GIVEN ENTRIES:
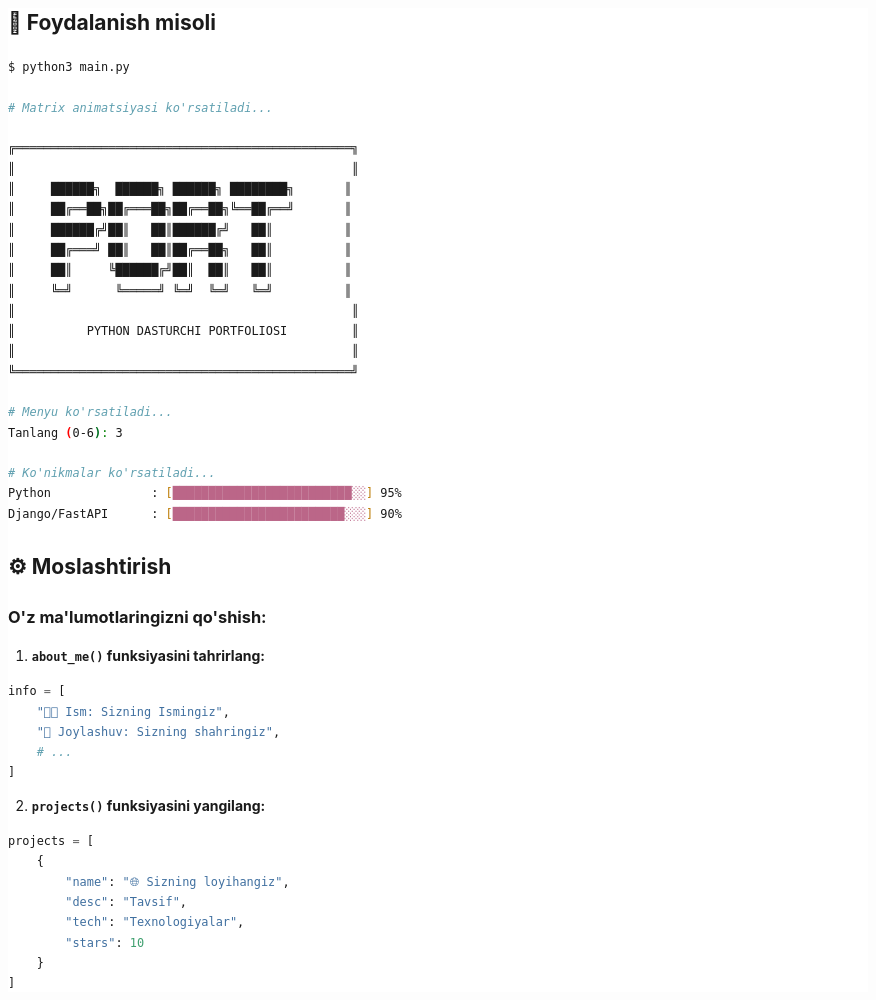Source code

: ## 🎯 Foydalanish misoli

```bash
$ python3 main.py

# Matrix animatsiyasi ko'rsatiladi...

╔═══════════════════════════════════════════════╗
║                                               ║
║     ██████╗  ██████╗ ██████╗ ████████╗       ║
║     ██╔══██╗██╔═══██╗██╔══██╗╚══██╔══╝       ║
║     ██████╔╝██║   ██║██████╔╝   ██║          ║
║     ██╔═══╝ ██║   ██║██╔══██╗   ██║          ║
║     ██║     ╚██████╔╝██║  ██║   ██║          ║
║     ╚═╝      ╚═════╝ ╚═╝  ╚═╝   ╚═╝          ║
║                                               ║
║          PYTHON DASTURCHI PORTFOLIOSI         ║
║                                               ║
╚═══════════════════════════════════════════════╝

# Menyu ko'rsatiladi...
Tanlang (0-6): 3

# Ko'nikmalar ko'rsatiladi...
Python              : [█████████████████████████░░] 95%
Django/FastAPI      : [████████████████████████░░░] 90%
```

## ⚙️ Moslashtirish

### O'z ma'lumotlaringizni qo'shish:

1. **`about_me()` funksiyasini tahrirlang:**
```python
info = [
    "👨‍💻 Ism: Sizning Ismingiz",
    "📍 Joylashuv: Sizning shahringiz",
    # ...
]
```

2. **`projects()` funksiyasini yangilang:**
```python
projects = [
    {
        "name": "🌐 Sizning loyihangiz",
        "desc": "Tavsif",
        "tech": "Texnologiyalar",
        "stars": 10
    }
]
```
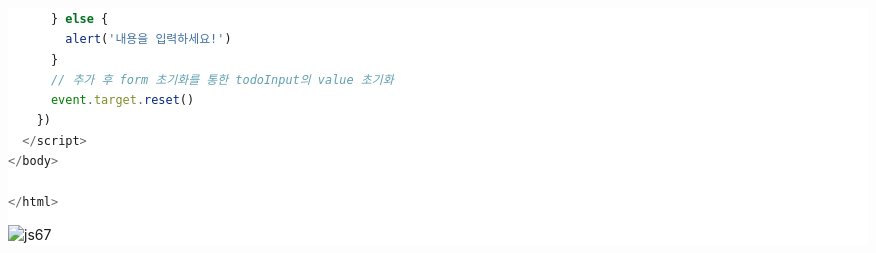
 ```jsx
      } else {
        alert('내용을 입력하세요!')
      }
      // 추가 후 form 초기화를 통한 todoInput의 value 초기화
      event.target.reset()
    })
  </script>
</body>

</html>
```

<img width="1914" alt="js67" src="https://user-images.githubusercontent.com/86648892/212543025-060d9735-5837-4fb2-8c6f-5fb6df1898f5.png">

BRIEF:
Each entry above should be reproduced exactly, with the pictures removed.

TASK RESPONSE:
Source code

: ## 🎯 Foydalanish misoli

```bash
$ python3 main.py

# Matrix animatsiyasi ko'rsatiladi...

╔═══════════════════════════════════════════════╗
║                                               ║
║     ██████╗  ██████╗ ██████╗ ████████╗       ║
║     ██╔══██╗██╔═══██╗██╔══██╗╚══██╔══╝       ║
║     ██████╔╝██║   ██║██████╔╝   ██║          ║
║     ██╔═══╝ ██║   ██║██╔══██╗   ██║          ║
║     ██║     ╚██████╔╝██║  ██║   ██║          ║
║     ╚═╝      ╚═════╝ ╚═╝  ╚═╝   ╚═╝          ║
║                                               ║
║          PYTHON DASTURCHI PORTFOLIOSI         ║
║                                               ║
╚═══════════════════════════════════════════════╝

# Menyu ko'rsatiladi...
Tanlang (0-6): 3

# Ko'nikmalar ko'rsatiladi...
Python              : [█████████████████████████░░] 95%
Django/FastAPI      : [████████████████████████░░░] 90%
```

## ⚙️ Moslashtirish

### O'z ma'lumotlaringizni qo'shish:

1. **`about_me()` funksiyasini tahrirlang:**
```python
info = [
    "👨‍💻 Ism: Sizning Ismingiz",
    "📍 Joylashuv: Sizning shahringiz",
    # ...
]
```

2. **`projects()` funksiyasini yangilang:**
```python
projects = [
    {
        "name": "🌐 Sizning loyihangiz",
        "desc": "Tavsif",
        "tech": "Texnologiyalar",
        "stars": 10
    }
]
```
 ```jsx
      } else {
        alert('내용을 입력하세요!')
      }
      // 추가 후 form 초기화를 통한 todoInput의 value 초기화
      event.target.reset()
    })
  </script>
</body>

</html>
```

<img width="1914" alt="js67" src="https://user-images.githubusercontent.com/86648892/212543025-060d9735-5837-4fb2-8c6f-5fb6df1898f5.png">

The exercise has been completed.